Infuriated by comments about Taiwan by Japan’s new prime minister, Sanae Takaichi, China has unleashed a stream of vitriol, including a threat by a Chinese diplomat to cut off the leader’s “filthy neck.”

The abuse abruptly ended a honeymoon between Ms. Takaichi, in office for less than a month, and China. She had met China’s top leader, Xi Jinping, just last month in South Korea, with the two leaders warmly shaking hands and smiling.

It also ended China’s turn away from so-called wolf warrior diplomacy, an aggressive, in-your-face approach to foreign relations that took shape after Mr. Xi rose to power in Beijing in 2012 but had largely faded in recent years.
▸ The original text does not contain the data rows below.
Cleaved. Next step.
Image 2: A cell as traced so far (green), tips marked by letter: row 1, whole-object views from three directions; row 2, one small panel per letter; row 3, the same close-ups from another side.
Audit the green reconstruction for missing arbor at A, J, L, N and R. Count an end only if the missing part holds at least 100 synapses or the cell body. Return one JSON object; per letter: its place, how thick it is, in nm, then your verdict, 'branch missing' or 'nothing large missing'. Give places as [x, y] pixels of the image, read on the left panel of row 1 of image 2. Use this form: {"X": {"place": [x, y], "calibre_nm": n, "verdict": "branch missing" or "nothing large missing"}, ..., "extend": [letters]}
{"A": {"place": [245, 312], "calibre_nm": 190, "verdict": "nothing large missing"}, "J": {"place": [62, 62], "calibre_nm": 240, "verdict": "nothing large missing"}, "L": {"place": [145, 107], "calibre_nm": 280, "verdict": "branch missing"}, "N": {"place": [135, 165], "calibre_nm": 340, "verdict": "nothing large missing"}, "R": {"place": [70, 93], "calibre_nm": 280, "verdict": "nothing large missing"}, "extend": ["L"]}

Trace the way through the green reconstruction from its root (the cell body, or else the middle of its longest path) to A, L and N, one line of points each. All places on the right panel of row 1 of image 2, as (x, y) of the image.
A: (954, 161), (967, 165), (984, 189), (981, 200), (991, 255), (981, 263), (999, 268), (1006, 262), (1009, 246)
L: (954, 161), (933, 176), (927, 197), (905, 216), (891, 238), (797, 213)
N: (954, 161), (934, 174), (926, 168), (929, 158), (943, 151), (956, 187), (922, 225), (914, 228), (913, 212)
Relations between China and Japan have for decades been prone to intemperate feuds fueled largely by bitter Chinese memories of World War II, when the Japanese army committed multiple atrocities, including the 1937 Nanjing Massacre, crimes for which Beijing believes Tokyo has never sufficiently apologized.

The latest eruption between the two Asian powers began on Friday with Ms. Takaichi’s response to a question in Parliament about potential “survival-threatening situations,” a classification that, under Japanese law, allows the deployment of the country’s military forces.

Ms. Takaichi said that an attempt by China to blockade or seize Taiwan, which lies less than 70 miles from Japanese territory and sits astride shipping lanes vital for Japan’s economic survival, could constitute such a situation. China considers Taiwan, a self-governed democracy, part of its territory.